Plus, the state could see its own revenues change as a result of sequestration, not just what it gets from Washington. For example, Georgia could resume collecting an estate tax if the federal exemption disappears in January as part of the fiscal cliff, according to Jud Seymour, communications director at the Georgia Department of Revenue.

That would bring in more money. At the same time, a recession would lower what it collects from sales and income taxes.

“You cannot really ever fully prepare for this hit to (gross domestic product),” said Jeff Humpreys, director of the Selig Center for Economic Growth at the University of Georgia.

He estimates the recession would be mild and short overall, but slightly steeper in Georgia because it receives the third-largest portion of defense spending through bases like Fort Benning, Fort Stewart and Kings Bay Naval Base.

The defense cuts alone would total $2.1 billion, according to the Federal Funds Information for States, an independent foundation in Washington.

If Congress whittles unemployment payments, that will hit Georgia harder than other states, Humphreys said, because joblessness is higher here than the national average.

“These budget reductions reverberate across all of state government, affecting health care, higher education and a variety of other services that Georgia citizens have come to expect from their government,” said Thomas Lauth, dean of the UGA School of Public and International Affairs and an expert on government budgets.

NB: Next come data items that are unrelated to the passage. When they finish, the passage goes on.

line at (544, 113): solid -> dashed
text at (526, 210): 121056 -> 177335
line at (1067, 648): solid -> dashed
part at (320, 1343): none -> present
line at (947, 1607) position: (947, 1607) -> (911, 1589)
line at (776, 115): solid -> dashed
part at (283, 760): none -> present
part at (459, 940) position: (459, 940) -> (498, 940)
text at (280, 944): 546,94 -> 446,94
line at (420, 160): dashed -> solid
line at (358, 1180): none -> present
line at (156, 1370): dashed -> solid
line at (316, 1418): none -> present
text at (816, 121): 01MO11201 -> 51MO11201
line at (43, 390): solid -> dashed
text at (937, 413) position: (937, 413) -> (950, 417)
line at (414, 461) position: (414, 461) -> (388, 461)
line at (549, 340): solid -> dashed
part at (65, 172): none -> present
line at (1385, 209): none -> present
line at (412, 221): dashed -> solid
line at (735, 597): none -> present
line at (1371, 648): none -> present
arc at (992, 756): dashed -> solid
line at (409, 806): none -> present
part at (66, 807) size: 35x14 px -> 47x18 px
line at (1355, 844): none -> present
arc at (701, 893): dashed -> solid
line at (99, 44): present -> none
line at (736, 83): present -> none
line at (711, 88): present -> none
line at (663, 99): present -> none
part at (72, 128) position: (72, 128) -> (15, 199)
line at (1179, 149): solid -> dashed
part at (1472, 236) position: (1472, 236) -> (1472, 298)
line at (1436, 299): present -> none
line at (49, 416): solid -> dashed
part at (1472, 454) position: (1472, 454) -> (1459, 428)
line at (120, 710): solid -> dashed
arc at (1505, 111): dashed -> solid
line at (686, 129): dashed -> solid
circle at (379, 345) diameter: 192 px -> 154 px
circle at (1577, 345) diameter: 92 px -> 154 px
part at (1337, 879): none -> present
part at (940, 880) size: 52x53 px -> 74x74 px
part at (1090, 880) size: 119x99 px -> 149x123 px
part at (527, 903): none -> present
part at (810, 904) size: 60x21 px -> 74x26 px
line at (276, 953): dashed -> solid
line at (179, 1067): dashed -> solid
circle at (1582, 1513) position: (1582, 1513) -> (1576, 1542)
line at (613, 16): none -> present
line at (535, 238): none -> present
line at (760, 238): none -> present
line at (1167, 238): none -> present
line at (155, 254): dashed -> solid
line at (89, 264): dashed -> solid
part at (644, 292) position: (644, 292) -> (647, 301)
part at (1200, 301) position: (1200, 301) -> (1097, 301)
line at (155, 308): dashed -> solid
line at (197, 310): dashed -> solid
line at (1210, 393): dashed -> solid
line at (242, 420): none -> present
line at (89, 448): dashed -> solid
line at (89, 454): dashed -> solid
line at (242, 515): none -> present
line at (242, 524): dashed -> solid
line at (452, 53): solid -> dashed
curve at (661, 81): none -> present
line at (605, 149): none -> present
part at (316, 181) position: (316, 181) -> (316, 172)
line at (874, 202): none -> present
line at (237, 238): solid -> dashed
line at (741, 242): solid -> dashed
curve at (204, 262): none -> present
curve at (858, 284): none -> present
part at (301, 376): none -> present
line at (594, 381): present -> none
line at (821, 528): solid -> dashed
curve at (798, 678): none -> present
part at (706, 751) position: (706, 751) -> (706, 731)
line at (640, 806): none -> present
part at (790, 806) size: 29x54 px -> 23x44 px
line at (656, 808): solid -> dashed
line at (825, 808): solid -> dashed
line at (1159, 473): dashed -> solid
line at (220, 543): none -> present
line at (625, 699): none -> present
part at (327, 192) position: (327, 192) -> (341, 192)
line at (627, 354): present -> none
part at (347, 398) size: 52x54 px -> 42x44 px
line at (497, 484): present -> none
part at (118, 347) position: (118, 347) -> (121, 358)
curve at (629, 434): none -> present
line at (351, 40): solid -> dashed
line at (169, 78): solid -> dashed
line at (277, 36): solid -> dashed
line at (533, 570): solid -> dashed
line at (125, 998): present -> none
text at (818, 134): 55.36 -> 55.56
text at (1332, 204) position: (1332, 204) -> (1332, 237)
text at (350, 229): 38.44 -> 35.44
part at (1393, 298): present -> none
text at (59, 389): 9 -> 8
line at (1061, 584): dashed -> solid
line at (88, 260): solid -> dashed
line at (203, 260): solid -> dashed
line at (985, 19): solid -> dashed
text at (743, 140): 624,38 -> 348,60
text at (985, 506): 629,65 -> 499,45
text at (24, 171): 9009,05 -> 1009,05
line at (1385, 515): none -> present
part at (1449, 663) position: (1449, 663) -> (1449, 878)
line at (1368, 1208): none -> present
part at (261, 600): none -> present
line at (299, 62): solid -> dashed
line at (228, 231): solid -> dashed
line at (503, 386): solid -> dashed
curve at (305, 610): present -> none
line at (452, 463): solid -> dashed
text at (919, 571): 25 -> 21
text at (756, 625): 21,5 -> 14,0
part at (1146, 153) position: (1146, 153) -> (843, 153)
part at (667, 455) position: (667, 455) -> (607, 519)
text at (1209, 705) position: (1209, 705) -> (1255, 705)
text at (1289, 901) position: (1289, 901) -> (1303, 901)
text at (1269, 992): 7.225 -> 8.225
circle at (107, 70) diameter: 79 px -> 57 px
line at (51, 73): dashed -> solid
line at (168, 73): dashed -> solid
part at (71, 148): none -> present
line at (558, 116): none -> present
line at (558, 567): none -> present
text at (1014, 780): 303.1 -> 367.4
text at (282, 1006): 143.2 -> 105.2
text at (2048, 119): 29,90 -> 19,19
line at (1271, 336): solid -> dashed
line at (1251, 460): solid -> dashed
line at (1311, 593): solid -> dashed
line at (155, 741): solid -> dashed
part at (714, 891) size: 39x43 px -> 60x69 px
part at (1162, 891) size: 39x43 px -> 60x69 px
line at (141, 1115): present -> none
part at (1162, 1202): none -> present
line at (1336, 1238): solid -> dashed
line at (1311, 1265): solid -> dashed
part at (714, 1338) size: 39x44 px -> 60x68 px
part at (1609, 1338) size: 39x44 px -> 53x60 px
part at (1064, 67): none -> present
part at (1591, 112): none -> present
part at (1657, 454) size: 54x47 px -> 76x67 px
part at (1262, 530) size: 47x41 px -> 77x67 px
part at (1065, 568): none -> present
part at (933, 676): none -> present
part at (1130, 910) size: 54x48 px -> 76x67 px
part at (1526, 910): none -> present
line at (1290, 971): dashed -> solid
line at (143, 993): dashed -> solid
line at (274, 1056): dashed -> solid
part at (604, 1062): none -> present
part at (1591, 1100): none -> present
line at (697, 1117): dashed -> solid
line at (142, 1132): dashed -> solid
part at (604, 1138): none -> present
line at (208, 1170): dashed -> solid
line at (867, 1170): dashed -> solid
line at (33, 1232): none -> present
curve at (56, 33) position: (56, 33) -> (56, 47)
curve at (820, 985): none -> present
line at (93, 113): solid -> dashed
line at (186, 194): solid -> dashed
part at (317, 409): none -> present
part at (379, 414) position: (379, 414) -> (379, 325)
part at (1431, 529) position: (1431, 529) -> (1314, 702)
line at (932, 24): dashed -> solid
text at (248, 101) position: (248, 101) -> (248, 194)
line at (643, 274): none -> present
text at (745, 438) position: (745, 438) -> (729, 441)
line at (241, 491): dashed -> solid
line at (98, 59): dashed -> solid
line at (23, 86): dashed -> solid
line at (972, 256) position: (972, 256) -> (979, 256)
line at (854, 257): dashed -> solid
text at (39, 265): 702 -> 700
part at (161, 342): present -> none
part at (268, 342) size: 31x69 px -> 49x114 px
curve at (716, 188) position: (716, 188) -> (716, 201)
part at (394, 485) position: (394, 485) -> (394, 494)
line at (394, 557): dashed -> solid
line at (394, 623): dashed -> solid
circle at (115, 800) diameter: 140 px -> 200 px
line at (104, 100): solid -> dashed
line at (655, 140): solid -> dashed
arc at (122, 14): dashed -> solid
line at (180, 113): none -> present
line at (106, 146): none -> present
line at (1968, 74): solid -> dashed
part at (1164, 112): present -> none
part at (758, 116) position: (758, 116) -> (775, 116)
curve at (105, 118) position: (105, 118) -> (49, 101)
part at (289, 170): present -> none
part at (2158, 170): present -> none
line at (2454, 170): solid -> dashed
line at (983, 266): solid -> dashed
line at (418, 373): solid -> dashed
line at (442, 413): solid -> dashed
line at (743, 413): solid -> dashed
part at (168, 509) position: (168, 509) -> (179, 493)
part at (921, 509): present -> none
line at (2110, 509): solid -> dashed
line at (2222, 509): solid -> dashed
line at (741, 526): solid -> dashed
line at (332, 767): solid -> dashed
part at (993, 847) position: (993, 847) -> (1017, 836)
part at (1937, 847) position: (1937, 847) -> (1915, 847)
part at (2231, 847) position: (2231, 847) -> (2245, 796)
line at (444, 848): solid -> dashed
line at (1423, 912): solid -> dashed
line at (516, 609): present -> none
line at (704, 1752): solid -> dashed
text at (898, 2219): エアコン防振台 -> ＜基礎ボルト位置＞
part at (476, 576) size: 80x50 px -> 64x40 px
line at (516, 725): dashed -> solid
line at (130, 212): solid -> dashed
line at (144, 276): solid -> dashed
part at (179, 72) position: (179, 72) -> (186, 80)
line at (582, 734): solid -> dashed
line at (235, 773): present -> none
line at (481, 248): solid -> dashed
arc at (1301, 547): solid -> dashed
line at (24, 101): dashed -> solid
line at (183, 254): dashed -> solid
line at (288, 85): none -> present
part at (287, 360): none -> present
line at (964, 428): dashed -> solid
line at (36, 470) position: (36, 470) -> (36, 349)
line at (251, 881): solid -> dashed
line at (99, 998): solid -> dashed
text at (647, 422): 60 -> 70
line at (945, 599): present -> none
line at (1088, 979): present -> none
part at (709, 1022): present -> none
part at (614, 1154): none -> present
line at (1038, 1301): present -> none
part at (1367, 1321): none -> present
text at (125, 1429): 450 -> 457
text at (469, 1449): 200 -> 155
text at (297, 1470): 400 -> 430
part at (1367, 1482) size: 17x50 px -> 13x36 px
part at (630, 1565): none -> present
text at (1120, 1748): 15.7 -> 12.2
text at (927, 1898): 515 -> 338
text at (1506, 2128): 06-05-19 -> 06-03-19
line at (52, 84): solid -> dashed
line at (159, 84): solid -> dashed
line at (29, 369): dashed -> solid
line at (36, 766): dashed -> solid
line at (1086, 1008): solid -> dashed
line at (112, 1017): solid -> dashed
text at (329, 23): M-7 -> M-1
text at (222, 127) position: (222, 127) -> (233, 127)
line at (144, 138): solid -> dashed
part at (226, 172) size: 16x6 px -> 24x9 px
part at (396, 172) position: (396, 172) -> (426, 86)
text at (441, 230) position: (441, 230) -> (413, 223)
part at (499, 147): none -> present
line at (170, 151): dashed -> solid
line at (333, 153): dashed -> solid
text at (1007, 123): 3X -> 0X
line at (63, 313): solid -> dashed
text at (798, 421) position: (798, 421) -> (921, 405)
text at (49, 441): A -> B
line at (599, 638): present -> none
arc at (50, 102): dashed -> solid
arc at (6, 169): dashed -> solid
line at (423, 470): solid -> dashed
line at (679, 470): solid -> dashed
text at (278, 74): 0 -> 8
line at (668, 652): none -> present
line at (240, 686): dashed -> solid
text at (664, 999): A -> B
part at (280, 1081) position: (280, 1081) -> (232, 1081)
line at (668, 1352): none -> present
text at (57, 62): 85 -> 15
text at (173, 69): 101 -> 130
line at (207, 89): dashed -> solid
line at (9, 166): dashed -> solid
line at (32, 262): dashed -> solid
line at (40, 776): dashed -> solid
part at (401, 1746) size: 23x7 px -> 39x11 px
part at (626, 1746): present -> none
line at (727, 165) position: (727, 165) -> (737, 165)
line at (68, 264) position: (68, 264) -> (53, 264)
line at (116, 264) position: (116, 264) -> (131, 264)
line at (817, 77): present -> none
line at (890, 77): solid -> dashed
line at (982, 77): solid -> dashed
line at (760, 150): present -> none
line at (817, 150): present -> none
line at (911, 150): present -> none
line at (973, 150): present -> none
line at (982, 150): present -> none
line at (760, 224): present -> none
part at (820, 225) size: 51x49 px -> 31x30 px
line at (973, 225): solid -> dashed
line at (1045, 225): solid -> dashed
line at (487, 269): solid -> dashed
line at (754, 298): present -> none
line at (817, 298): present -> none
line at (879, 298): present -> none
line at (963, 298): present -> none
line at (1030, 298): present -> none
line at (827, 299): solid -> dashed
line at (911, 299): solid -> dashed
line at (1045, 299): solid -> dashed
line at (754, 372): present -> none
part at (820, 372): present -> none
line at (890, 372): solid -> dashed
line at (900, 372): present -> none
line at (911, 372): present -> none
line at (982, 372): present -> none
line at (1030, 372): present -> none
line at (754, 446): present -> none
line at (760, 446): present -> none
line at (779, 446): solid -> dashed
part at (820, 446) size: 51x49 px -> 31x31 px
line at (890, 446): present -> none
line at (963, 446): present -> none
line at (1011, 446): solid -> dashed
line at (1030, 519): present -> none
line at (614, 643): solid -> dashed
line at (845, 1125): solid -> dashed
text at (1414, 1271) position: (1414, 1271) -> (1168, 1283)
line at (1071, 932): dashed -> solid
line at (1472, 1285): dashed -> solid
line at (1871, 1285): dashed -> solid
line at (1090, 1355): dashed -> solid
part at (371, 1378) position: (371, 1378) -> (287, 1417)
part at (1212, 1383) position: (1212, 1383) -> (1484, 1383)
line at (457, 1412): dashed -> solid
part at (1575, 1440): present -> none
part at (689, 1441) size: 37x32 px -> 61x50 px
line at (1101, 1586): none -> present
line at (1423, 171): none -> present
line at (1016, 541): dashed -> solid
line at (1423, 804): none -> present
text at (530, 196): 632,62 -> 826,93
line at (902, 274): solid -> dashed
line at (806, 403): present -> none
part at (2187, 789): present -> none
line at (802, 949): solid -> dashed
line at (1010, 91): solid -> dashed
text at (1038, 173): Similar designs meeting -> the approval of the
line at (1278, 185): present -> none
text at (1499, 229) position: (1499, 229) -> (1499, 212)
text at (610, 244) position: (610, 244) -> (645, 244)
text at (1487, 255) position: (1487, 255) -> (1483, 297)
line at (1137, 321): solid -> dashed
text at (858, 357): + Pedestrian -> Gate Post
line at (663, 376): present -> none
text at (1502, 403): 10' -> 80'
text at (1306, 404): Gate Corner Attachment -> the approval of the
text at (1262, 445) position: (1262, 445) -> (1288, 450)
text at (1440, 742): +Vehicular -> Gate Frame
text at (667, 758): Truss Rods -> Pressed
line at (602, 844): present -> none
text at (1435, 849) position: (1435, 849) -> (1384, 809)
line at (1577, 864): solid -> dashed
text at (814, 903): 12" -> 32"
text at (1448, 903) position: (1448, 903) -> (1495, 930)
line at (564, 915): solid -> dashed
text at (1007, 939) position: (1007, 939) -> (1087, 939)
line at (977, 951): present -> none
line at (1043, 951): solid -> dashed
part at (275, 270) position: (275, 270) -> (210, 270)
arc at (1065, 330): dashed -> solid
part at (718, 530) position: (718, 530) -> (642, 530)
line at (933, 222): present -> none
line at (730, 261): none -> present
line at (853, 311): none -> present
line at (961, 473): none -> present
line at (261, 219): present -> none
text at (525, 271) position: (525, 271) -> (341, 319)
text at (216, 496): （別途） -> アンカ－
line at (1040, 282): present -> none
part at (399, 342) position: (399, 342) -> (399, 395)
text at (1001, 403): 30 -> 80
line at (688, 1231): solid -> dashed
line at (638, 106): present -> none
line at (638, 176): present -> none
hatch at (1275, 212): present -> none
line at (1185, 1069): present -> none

An estimate of those reverberations was prepared by the U.S. Senate Appropriations Committee. For example, it predicted a $15.5 million cut to the Head Start program resulting in 518 layoffs and 2,486 fewer children in its preschool. The Title I reading funding to local schools would drop by $38.8 million, costing 534 jobs and 76,000 students their extra tutoring.

Various cuts to programs at the Georgia Department of Labor would lose $9.8 million, affecting 110,000 people who would not get services.

Lauth sums up the frustration felt by state and federal officials at the possible consequences of avoiding the cliff.

“We know what the options are. We need to muster the political will to make the adjustments,” he said.